CD 4

Sources/Clones
Ancell (QS4120), Becton Dickinson (Leu3), Biodesign (13B8.2, BL4), Biogenesis (T138A), Biotest (T4, TT1), Coulter (T4), Cymbus Bioscience (MEM115), Dako (MT310), GenTrak, Immunotech (BL4, 13B8.2), Oncogene (VIT4), Sanbio (BL-TH4), MEM115), Seralab, Serotec (B-A1, B-F5, B-B14, 13B8.2) and Pharmingen (RM-4-4, RM-4-5).

Fixation/Preparation
Fresh-frozen tissue and cell preparations.

Background
After the discovery that lymphocytes could be divided into B cells and T-cells, discrete subsets of T-cells which function as helper, suppressor and cytotoxic cells were recognized. The CD 4 molecule is a non-polymorphic glycoprotein belonging to the Ig gene superfamily that is expressed on the surface membrane of functionally distinct subpopulation of T cells, mutually exclusive of the CD 8 molecule (Maddon et al, 1985). The CD4 molecule is a 55 kD glycoprotein with five external domains, each homologous to an Ig light chain-variable region, a transmembrane domain and a highly conserved intracellular domain. The CD 4 gene has been mapped to the short arm of chromosome 12 (Isobe et al, 1986; Brady & Barclay, 1996).
The CD 4 molecule acts as a coreceptor with the TCR complex and appears to bind to the non-polymorphic region of the MHC class II molecule and may serve to increase the avidity of cell-to-cell interactions.

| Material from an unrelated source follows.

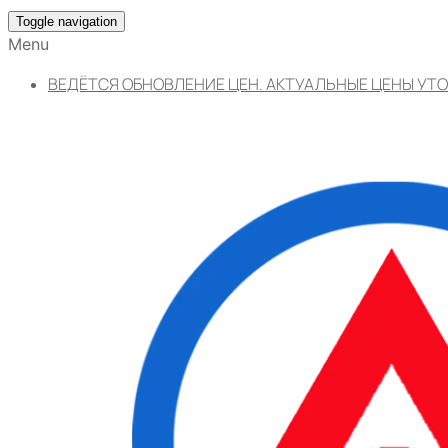
Toggle navigation
Menu
ВЕДЁТСЯ ОБНОВЛЕНИЕ ЦЕН. АКТУАЛЬНЫЕ ЦЕНЫ УТО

It also serves as a receptor for the human immunodeficiency virus on T-cells, monocytes/macrophages and in some neural cells (Dalgleish et al, 1984; Doyle & Strominger, 1987).
The CD 4 antigen, like CD 8, appears at the common thymocyte stage of T-cell differentiation and is expressed in about 80-90% of normal thymocytes. CD 4 thus marks helper/inducer T-cells and is expressed in 55-65% of mature peripheral T-cells. It should be noted that the phenotype-functional association of CD 4 to helper and CD 8 to suppressor/cytotoxic function is not universal. Subpopulations of suppressor or cytotoxic T cells can be identified among CD 4+ T-cells. Although also expressed on monocytes/macrophages, Langerhans cells and other dendritic cells, CD 4 is not expressed by B cells.

Applications
The CD 4 antibody is useful for the identification of T helper/inducer cells and plays an important role in the immunophenotyping of reactive lymphocytes and in lymphoproliferative disorders. The majority of peripheral T-cell lymphomas are derived from the helper T-cell subset so that most postthymic T-cell neoplasms are CD 4+CD 8-. Tg-lymphoproliferative disease is an exception where the proliferative cells are CD 4-CD 8+. As with other T-cell antigens, CD 4 may be aberrantly deleted in neoplastic T-cells so that the evaluation of such tumors requires the application of a panel of markers in order to identify tumors with such anomalous antigenic expression.

Comments
Current anti-CD 4 antibodies are immunoreactive only in fresh-frozen tissue sections and fresh cytologic preparations. In the latter preparations, fixation in 10% buffered formalin or in 0.1% formal saline produces consistent immunostaining especially if heat-induced epitope retrieval is employed. There is satisfactory staining of reactive T-cells in paraffin-embedded sections following heat-induced epitope retrieval but the staining is weak in neoplastic T-cells. Many phagocytic histiocytes and dendritic cells are also CD 4+, making interpretation of frozen section staining difficult. OPD4 (CD45RA) was initially claimed to be specific for CD 4+ T-cells, but this has not been proven to be so and OPD4 labels both CD 4+ and CD 8+ cells.

References
•Brady RL, Barclay AN 1996. The structure of CD4. Current Topics in Microbiology and Immunology 205: 1-18.

•Dalgleish AG, Beverley PLC, Clamham PR et al 1984. The CD4 (T4) antigen is an essential component of the receptor for the AIDS retrovirus. Nature 312: 763-766.

•Doyle C, Strominger JL 1987. Interaction between CD4 and Class II MHC molecules mediates cell adhesion. Nature 330: 256-259.

•Isobe M, Huebner K, Maddon PJ et al 1986. The gene encoding the T cell surface protein T4 is located on human chromosome 12. Proceedings of the National Academy of Science USA 83: 4399-4402.

•Maddon PJ, Littman DR, Godfrey M et al 1985. The isolation and nucleotide sequence of a cDNA encoding the T cell surface protein T4: a new member of the immunoglobulin gene family. Cell 42: 93-104.

Bibliografía
Manual of diagnostic antibodies for immunohistology / Anthony S.-Y. Leong, Kumarasen Cooper, F. Joel W.-M. Leong.